SUUDİ Arabistan Kralı Selman bin Abdülaziz'in G-20 zirvesi için Antalya'ya gelişindeki şatafat neredeyse "Zavallı Obama"yı gölgede bırakacak.
Maiyetindeki bine yakın insan için 546 saray odası ve 400 kadar
lüks araç tahsis edilmiş falan. Obama böyle bir şey yapsa hemen
Senato’da hesap sorulur.
Suudi Arabistan Türkiye için değerli bir dosttur. Suud ailesinin
modern teknolojiyi benimsemekte gösterdiği başarıyı da takdir
ederim.
Amacım Kral’ı rencide etmek değil, şatafat kültürünü irdelemektir. Ortadoğu kültüründe kudret simgesi olarak şatafat çok önemli bir saygınlık, hatta meşruiyet faktörüdür. Suudilerde gördüğümüz de budur.
SABRİ HOCA
Bizde zihniyet tarihçiliğinin en büyük ismi merhum hocamız Prof.
Sabri Ülgener’dir. “Ortaçağ iktisat zihniyeti” araştırmalarının
bizdeki öncüsüdür.
Hocamız ortaçağ anlayışının eşitlikçi değil, “hiyerarşik” olduğunu
vurgular:
“Üste, yüksek sınıflara çıktıkça bol hoşgörü ve imtiyaz; alta düştükçe o nispette sert ve mutaassıp kısıtlama...”
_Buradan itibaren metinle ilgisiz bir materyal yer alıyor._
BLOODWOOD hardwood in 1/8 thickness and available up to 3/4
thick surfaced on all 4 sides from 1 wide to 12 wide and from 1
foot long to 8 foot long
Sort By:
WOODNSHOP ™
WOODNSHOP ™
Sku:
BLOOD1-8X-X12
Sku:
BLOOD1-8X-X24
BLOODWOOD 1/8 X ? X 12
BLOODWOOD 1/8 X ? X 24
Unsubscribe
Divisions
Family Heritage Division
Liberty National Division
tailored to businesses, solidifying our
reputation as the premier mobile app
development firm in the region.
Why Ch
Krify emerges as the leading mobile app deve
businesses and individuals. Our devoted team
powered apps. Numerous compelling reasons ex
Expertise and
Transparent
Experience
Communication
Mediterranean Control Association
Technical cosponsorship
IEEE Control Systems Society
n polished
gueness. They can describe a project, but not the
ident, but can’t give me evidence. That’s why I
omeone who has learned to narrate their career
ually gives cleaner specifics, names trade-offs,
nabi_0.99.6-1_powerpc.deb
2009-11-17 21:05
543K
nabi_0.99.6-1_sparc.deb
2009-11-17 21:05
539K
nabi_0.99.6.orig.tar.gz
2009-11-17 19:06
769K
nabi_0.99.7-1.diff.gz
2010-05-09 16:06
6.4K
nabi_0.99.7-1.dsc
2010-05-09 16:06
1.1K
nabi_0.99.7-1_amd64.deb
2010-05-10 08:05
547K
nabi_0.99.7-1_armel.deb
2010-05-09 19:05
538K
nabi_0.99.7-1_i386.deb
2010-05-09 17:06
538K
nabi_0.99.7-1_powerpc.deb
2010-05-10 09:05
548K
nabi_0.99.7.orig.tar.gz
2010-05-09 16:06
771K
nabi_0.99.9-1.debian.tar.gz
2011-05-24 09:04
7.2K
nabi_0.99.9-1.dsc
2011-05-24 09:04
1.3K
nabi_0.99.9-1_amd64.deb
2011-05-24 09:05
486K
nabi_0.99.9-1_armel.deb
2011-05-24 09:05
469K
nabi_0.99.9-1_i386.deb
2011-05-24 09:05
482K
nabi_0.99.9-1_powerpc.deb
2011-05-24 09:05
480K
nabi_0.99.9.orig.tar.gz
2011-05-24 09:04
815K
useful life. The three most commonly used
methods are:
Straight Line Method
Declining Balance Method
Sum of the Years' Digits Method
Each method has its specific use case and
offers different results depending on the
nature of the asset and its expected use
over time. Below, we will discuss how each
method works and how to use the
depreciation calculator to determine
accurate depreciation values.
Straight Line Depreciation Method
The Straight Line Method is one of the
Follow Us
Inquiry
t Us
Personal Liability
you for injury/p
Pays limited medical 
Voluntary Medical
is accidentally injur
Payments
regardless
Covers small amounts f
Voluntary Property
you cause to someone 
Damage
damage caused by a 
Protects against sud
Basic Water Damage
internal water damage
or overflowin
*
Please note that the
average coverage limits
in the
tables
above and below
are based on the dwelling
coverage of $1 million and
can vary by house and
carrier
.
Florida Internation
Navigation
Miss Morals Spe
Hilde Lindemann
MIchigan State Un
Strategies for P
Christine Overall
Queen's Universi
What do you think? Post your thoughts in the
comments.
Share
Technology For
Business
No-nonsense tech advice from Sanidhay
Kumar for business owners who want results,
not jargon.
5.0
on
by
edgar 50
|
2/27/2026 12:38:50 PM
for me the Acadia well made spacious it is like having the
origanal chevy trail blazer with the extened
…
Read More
Hatta ahali için sakıncalı sayılıp şiddetle yasaklanan bazı
“dünya hazları” saraylarda, konaklarda “düzenin dirliği için”
olağan sayılmıştı.
“Ağalık ve paşalığın şânı ve mevkiin icapları iktidar sahiplerini
daima bolluk ve gösteriş peşinde koşturmuştur.”
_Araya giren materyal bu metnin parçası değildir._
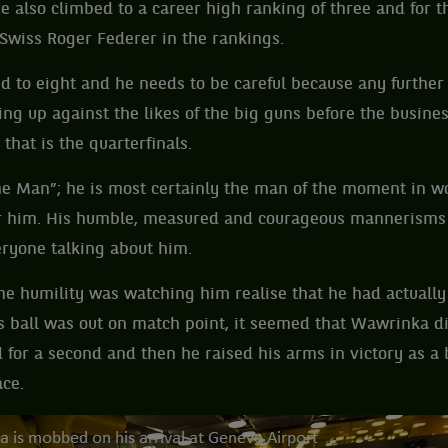
e also climbed to a career high ranking of three and for th
 Swiss Roger Federer in the rankings.
d to eight and he needs to be careful because any furthe
ing up against the likes of the big guns before the busines
that is the quarterfinals.
he Man”; he is most certainly the man of the moment in wo
for him. His humble, measured and courageous mannerisms
eryone talking about him.
e humility was watching him realise that he had actually
 ball was out on match point, it seemed that Wawrinka di
for a second and then he raised his arms in victory as a
ace.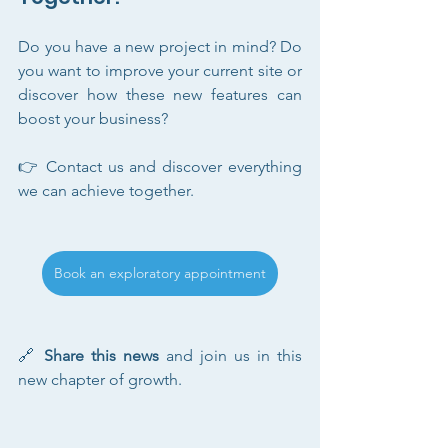
Do you have a new project in mind? Do 
you want to improve your current site or 
discover how these new features can 
boost your business?
👉 Contact us and discover everything 
we can achieve together.
Book an exploratory appointment
🔗 
Share this news
 and join us in this 
new chapter of growth.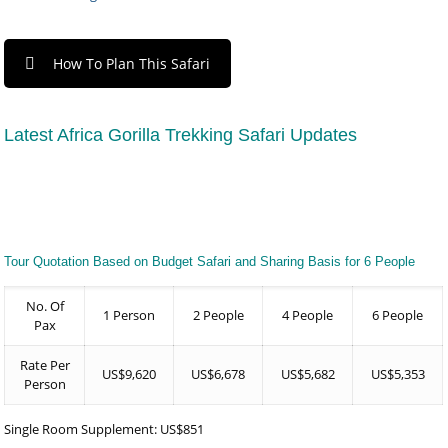
How To Plan This Safari
Latest Africa Gorilla Trekking Safari Updates
Tour Quotation Based on Budget Safari and Sharing Basis for 6 People
No. Of
1 Person
2 People
4 People
6 People
Pax
Rate Per
US$9,620
US$6,678
US$5,682
US$5,353
Person
Single Room Supplement: US$851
Yüksek sınıflar “gösteriş”e bir güç ifadesi olarak büyük önem
verirken, üretim ve ticaretle uğraşmaya tenezzül etmediler!
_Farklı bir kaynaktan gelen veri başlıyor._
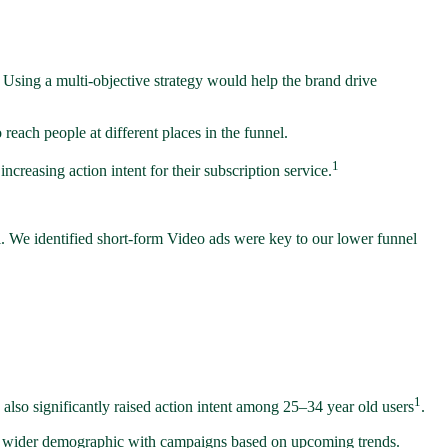
 Using a multi-objective strategy would help the brand drive
reach people at different places in the funnel.
1
reasing action intent for their subscription service.
. We identified short-form Video ads were key to our lower funnel
1
 also significantly raised action intent among 25–34 year old users
.
h a wider demographic with campaigns based on upcoming trends.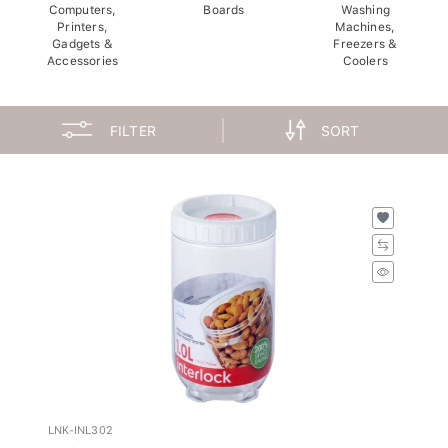
Computers,
Boards
Washing
Printers,
Machines,
Gadgets &
Freezers &
Accessories
Coolers
FILTER
SORT
LNK-INL302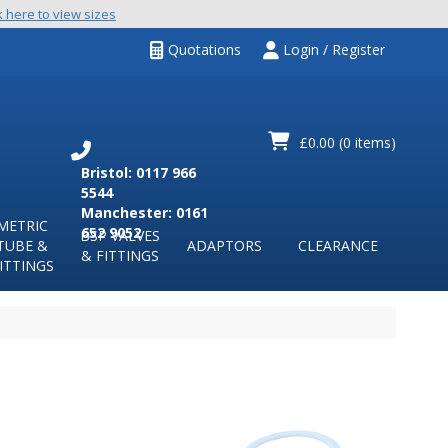
k here to view sizes
Quotations
Login / Register
£0.00
(0 items)
Bristol: 0117 966
5544
Manchester: 0161
METRIC
652 9052
BSP VALVES
TUBE &
ADAPTORS
CLEARANCE
& FITTINGS
ITTINGS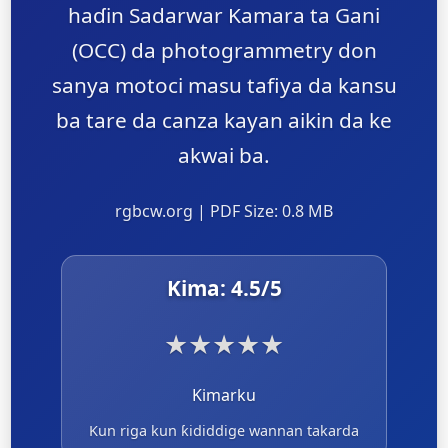
haɗin Sadarwar Kamara ta Gani
(OCC) da photogrammetry don
sanya motoci masu tafiya da kansu
ba tare da canza kayan aikin da ke
akwai ba.
rgbcw.org | PDF Size: 0.8 MB
Kima:
4.5
/5
★
★
★
★
★
Kimarku
Kun riga kun ƙididdige wannan takarda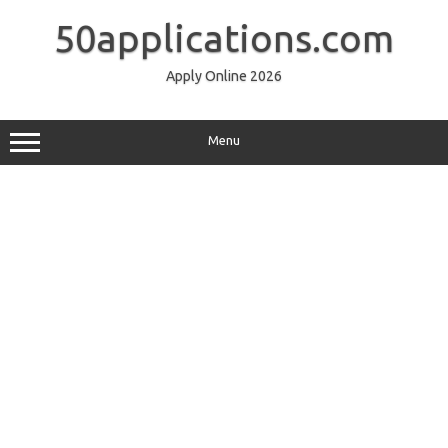
Skip
to
50applications.com
content
Apply Online 2026
Menu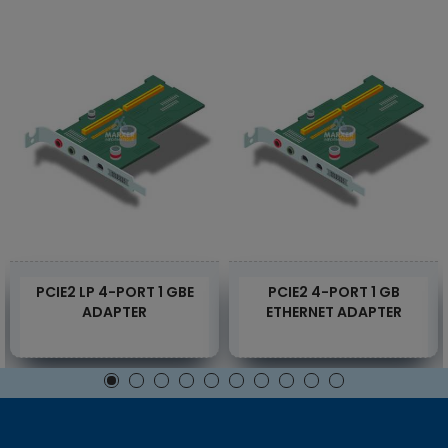
PCIE2 LP 4-PORT 1 GBE
PCIE2 4-PORT 1 GB
ADAPTER
ETHERNET ADAPTER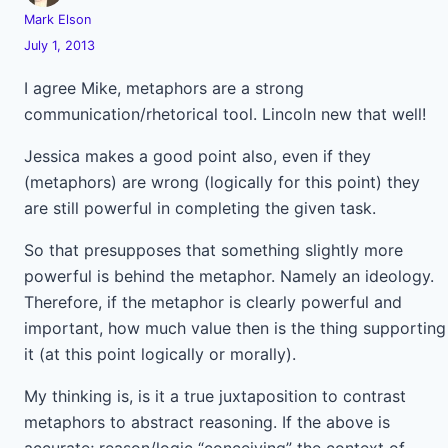
Mark Elson
July 1, 2013
I agree Mike, metaphors are a strong
communication/rhetorical tool. Lincoln new that well!
Jessica makes a good point also, even if they
(metaphors) are wrong (logically for this point) they
are still powerful in completing the given task.
So that presupposes that something slightly more
powerful is behind the metaphor. Namely an ideology.
Therefore, if the metaphor is clearly powerful and
important, how much value then is the thing supporting
it (at this point logically or morally).
My thinking is, is it a true juxtaposition to contrast
metaphors to abstract reasoning. If the above is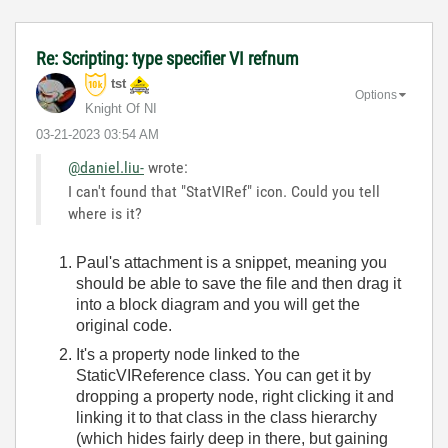
Re: Scripting: type specifier VI refnum
tst
Options
Knight Of NI
‎03-21-2023
03:54 AM
@daniel.liu-
wrote:
I can't found that "StatVIRef" icon. Could you tell
where is it?
Paul's attachment is a snippet, meaning you
should be able to save the file and then drag it
into a block diagram and you will get the
original code.
It's a property node linked to the
StaticVIReference class. You can get it by
dropping a property node, right clicking it and
linking it to that class in the class hierarchy
(which hides fairly deep in there, but gaining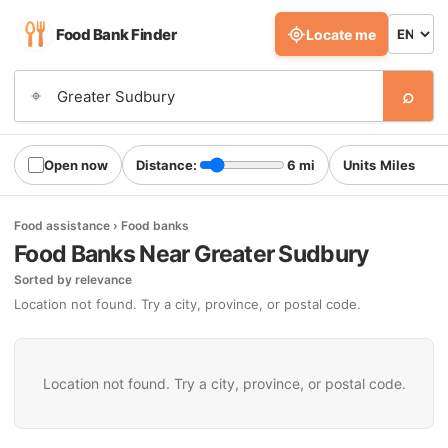
Food Bank Finder
Locate me
⌕
⌖
Open now
Distance:
6 mi
Units
Food assistance › Food banks
Food Banks Near Greater Sudbury
Sorted by relevance
Location not found. Try a city, province, or postal code.
Location not found. Try a city, province, or postal code.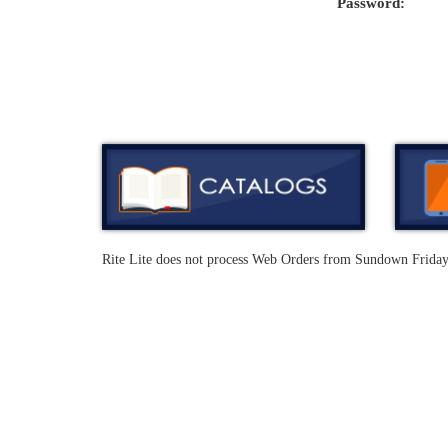
Password:
Rite Lite does not process Web Orders from Sundown Frida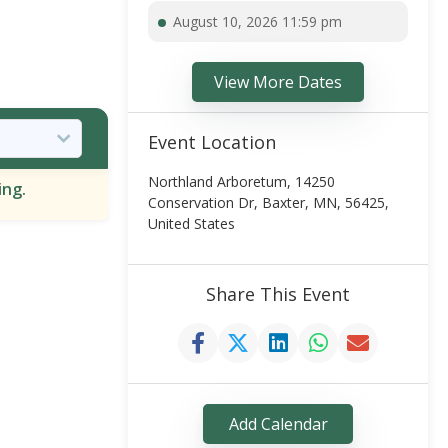
August 10, 2026 11:59 pm
View More Dates
Event Location
Northland Arboretum, 14250
ing.
Conservation Dr, Baxter, MN, 56425,
United States
Share This Event
Add Calendar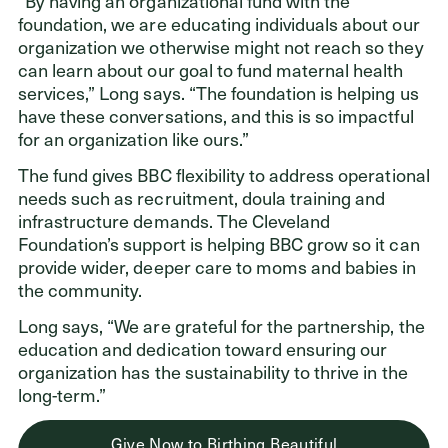
“By having an organizational fund with the
foundation, we are educating individuals about our
organization we otherwise might not reach so they
can learn about our goal to fund maternal health
services,” Long says. “The foundation is helping us
have these conversations, and this is so impactful
for an organization like ours.”
The fund gives BBC flexibility to address operational
needs such as recruitment, doula training and
infrastructure demands. The Cleveland
Foundation’s support is helping BBC grow so it can
provide wider, deeper care to moms and babies in
the community.
Long says, “We are grateful for the partnership, the
education and dedication toward ensuring our
organization has the sustainability to thrive in the
long-term.”
Give Now to Birthing Beautiful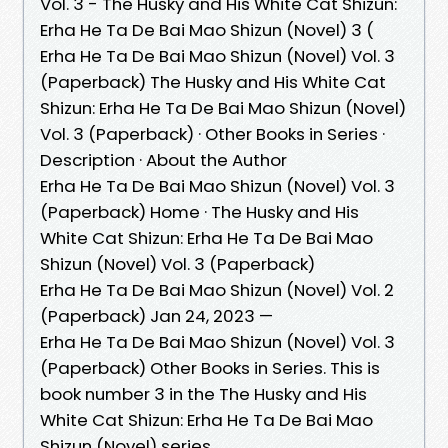
Vol. 3 - The Husky and His White Cat Shizun:
Erha He Ta De Bai Mao Shizun (Novel) 3 (
Erha He Ta De Bai Mao Shizun (Novel) Vol. 3
(Paperback) The Husky and His White Cat
Shizun: Erha He Ta De Bai Mao Shizun (Novel)
Vol. 3 (Paperback) · Other Books in Series ·
Description · About the Author
Erha He Ta De Bai Mao Shizun (Novel) Vol. 3
(Paperback) Home · The Husky and His
White Cat Shizun: Erha He Ta De Bai Mao
Shizun (Novel) Vol. 3 (Paperback)
Erha He Ta De Bai Mao Shizun (Novel) Vol. 2
(Paperback) Jan 24, 2023 —
Erha He Ta De Bai Mao Shizun (Novel) Vol. 3
(Paperback) Other Books in Series. This is
book number 3 in the The Husky and His
White Cat Shizun: Erha He Ta De Bai Mao
Shizun (Novel) series.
Sabri Ülgener, ‘Batı Ortaçağı’nın da aynen böyle olduğunu özenle
hatırlatır.
ORTAÇAĞ’DAN MODERN ÇAĞA
Değişim Avrupa’da başladı. Avrupa’nın coğrafi özellikleri sayesinde gelişen ticaret kesimi yani burjuvazi, bu hiyerarşiyi sarstı. Bilim ve sanayi devrimleri bu gelişmenin ürünüdür.
Avrupa’da 18. yüzyıla gelindiğinde artık ticaretle uğraşanlar toprak sahiplerinden de devlet adamlarından da iktisaden güçlü hale gelmişlerdi. “Eşitlik” istediler tabii. Eşit vatandaşlık ve demokrasi fikirleri böyle doğdu.